Koyunculuğun ıslahı ilgili olarak, daha çok iki yeni tür olan merinos ve karagülün ülkede yaygınlaştırılmasına çalışılmıştır. Merinos koyununun yetiştirilmesi ile yerli sanayinin ihtiyacı olan ince ve kaliteli yapağının yurt içinden karşılanması amaçlanmıştır. Yukarıda belirtildiği gibi merinos yetiştirme işine Türkiye’de 19. yüzyılın yarısında başlanmıştır (Tekeli-İlkin, 1988: 74). Ancak başarılı olunamamıştır. Cumhuriyet’in ilk yıllarında Devletin elinde biri Karacabey’de diğeri Halkalı’da olmak üzere kıvırcık ve merinos karışımı, özellikleri birbirinden farklı iki deneme sürüsü bulunuyordu. Bu çiftliklerdeki sürüler üzerinde yapılan incelemelerde koyunlar damızlık için yeterli bulunmamış, yeni saf merinos damızlık sürüleri getirilmesi önerilmiştir (Kadri, 1931: 1738).
Merinos koyunlarının yetiştirilmesi için uygun özelliklere sahip olan Bursa, Balıkesir, Çanakkale illeri merinoslaştırma yöresi olarak kabul edilmiştir. Bu, 1931 Birinci Ziraat Kongresi koyunculuk raporlarına uygun olarak alınmış bir karardır (Koyunculuk Encümen Raporu 1931: 1741).
5 Temmuz 1934 tarih ve 2582 sayılı Merinos koyunlarının Yetiştirilmesi ve Islah Edilmiş Pamuk Tohumları Üretimi hakkındaki yasanın kabul edilmesinden sonra Merinos koyun yetiştirme konusunda yeni bir atılım yapılmıştır. Almanya’dan et-yapağı merinosu özelliğine sahip 360 koç ve 500 koyun ithal edilmiştir. 1936’dan 1946 yılına kadar Bursa ve Balıkesir yörelerinde Merinos koyununun yayılmasını hızlandırmak için Merinos Müfettişlik Teşkilatı kurulmuştur (Tekeli-İlkin 1988: 76). 1942 yılında Devlet üreticiye 2844 baş merinos koç dağıtmıştır. Aynı yıl halkın elindeki merinos cinsi koyun sayısı 17000 kadar idi (İstatistik Yıllığı, C:19 1951: 252).

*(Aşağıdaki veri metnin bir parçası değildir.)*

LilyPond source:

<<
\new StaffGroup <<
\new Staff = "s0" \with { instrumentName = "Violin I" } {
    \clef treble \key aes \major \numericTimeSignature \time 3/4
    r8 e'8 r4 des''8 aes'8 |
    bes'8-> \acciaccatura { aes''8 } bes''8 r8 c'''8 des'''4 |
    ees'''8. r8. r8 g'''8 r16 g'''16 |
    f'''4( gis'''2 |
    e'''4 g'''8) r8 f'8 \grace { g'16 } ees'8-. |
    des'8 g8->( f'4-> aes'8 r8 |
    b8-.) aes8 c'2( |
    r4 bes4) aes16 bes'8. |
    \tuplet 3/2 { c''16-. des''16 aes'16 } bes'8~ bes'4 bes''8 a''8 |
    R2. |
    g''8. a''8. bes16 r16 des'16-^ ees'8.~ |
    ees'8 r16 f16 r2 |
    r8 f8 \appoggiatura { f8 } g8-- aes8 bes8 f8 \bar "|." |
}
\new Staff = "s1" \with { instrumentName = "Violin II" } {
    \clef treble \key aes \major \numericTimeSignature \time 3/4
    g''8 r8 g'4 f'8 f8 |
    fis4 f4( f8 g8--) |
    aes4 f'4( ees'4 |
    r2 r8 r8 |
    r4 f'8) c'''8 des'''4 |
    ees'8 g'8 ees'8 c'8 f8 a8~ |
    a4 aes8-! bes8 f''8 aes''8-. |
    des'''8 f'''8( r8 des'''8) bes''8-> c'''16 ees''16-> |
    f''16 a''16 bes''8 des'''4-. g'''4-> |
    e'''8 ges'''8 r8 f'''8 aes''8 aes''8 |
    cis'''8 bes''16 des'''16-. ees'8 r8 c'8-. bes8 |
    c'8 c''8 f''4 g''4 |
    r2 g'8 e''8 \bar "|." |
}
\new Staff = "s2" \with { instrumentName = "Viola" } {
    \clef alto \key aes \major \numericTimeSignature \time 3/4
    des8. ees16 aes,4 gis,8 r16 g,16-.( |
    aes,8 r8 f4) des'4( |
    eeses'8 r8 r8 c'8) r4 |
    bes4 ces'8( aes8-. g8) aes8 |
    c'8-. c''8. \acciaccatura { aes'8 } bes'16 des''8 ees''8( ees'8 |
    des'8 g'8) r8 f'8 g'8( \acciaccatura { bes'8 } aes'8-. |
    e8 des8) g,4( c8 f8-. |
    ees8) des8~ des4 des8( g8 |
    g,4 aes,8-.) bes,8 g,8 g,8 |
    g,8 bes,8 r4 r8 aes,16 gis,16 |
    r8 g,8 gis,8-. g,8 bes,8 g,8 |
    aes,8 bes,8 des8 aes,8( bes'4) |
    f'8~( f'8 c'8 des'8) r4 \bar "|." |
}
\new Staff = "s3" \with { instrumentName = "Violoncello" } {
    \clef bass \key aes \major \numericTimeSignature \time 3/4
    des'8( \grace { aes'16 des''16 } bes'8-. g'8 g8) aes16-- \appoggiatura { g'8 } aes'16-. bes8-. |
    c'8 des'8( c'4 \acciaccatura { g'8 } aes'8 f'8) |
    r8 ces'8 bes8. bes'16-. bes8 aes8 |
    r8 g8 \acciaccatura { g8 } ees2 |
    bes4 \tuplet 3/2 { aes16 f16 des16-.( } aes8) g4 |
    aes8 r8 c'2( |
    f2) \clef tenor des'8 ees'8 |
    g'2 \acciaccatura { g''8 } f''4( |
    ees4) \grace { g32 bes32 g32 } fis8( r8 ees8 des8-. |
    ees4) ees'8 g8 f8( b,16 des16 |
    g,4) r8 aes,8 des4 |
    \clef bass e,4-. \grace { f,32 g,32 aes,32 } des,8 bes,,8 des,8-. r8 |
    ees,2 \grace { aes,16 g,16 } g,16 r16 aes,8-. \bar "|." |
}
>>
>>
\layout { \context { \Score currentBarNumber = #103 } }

Cumhuriyet’in ilk dönemlerinde ülkeye sokulan bir diğer koyun cinsi Karagül (Buhara koyunu) olmuştur. Kuzularının derisi astargan kürk yapımında kullanılan bu koyun cinsi ilk kez 1925’de Atatürk Orman Çiftliği’ne getirilmiştir. Sovyetler Birliği’nden 1929’da 10 koç, 1930 yılında 6 koç, 20 koyun ithal edilmiştir. Hem saf olarak hem de yerli kıvırcıklarla melezlenerek yetiştirilmeye çalışılmıştır. Daha sonraki yıllarda Karagüller Atatürk’ün Silifke ve Yalova’daki çiftliklerinde de yetiştirilmiştir (H. Tahsin, 1934: 261).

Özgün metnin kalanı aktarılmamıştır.